* RECORDS PROVIDED:
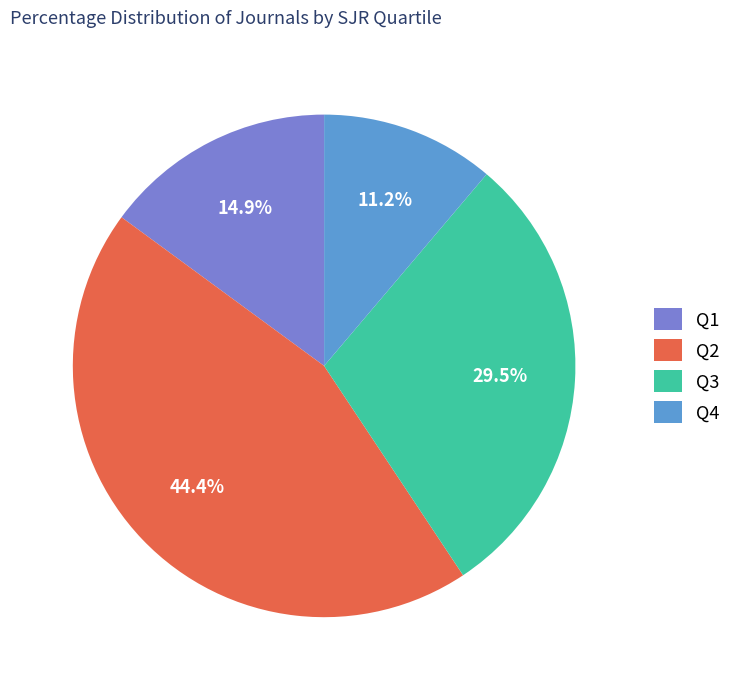

How many segments does this pie chart have?

4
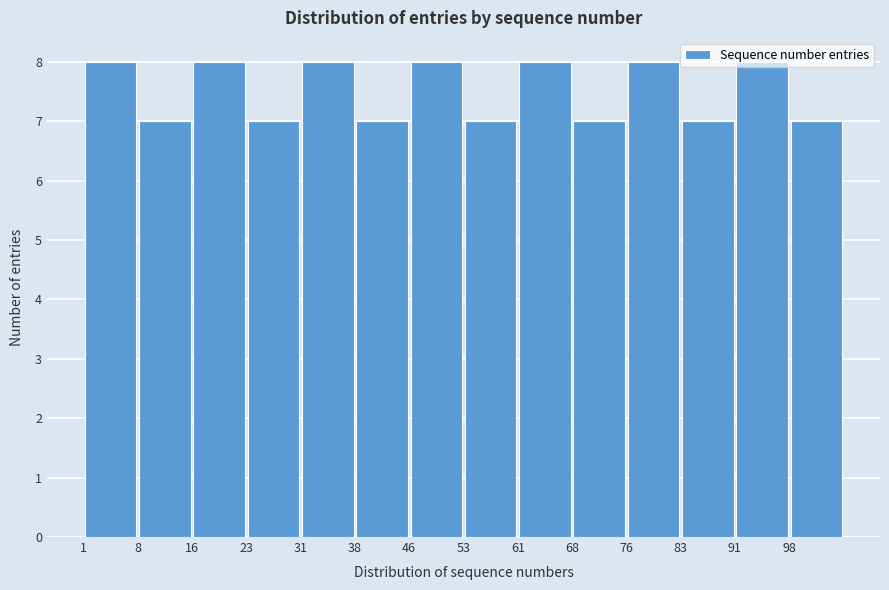

How tall is the bar that spans 68.5 to 76.0 on the x-axis? Neither the bar edges nor the heights are printed on the chart, so give them approximately, as read against the axes.

7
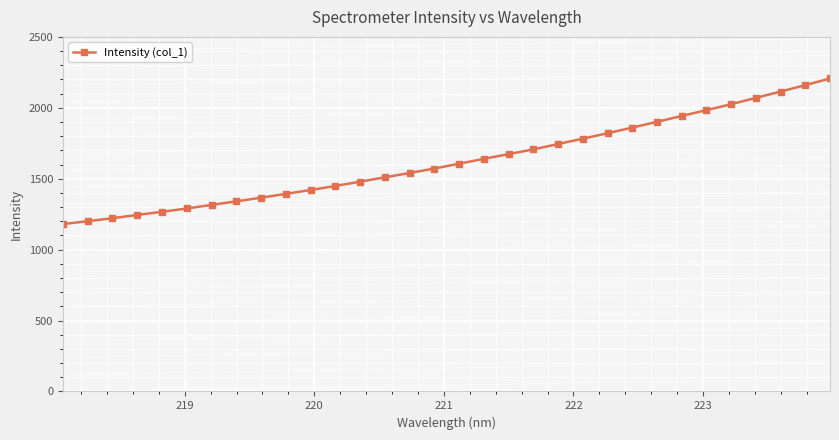

What is the value of the 24th point from the left?

1860.4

* WHAT YOU SHOULD DO:
Write out all the lines above word for word, but leave the pictures out.

* RESPONSE AREA:
How many segments does this pie chart have?

4

How tall is the bar that spans 68.5 to 76.0 on the x-axis? Neither the bar edges nor the heights are printed on the chart, so give them approximately, as read against the axes.

7

What is the value of the 24th point from the left?

1860.4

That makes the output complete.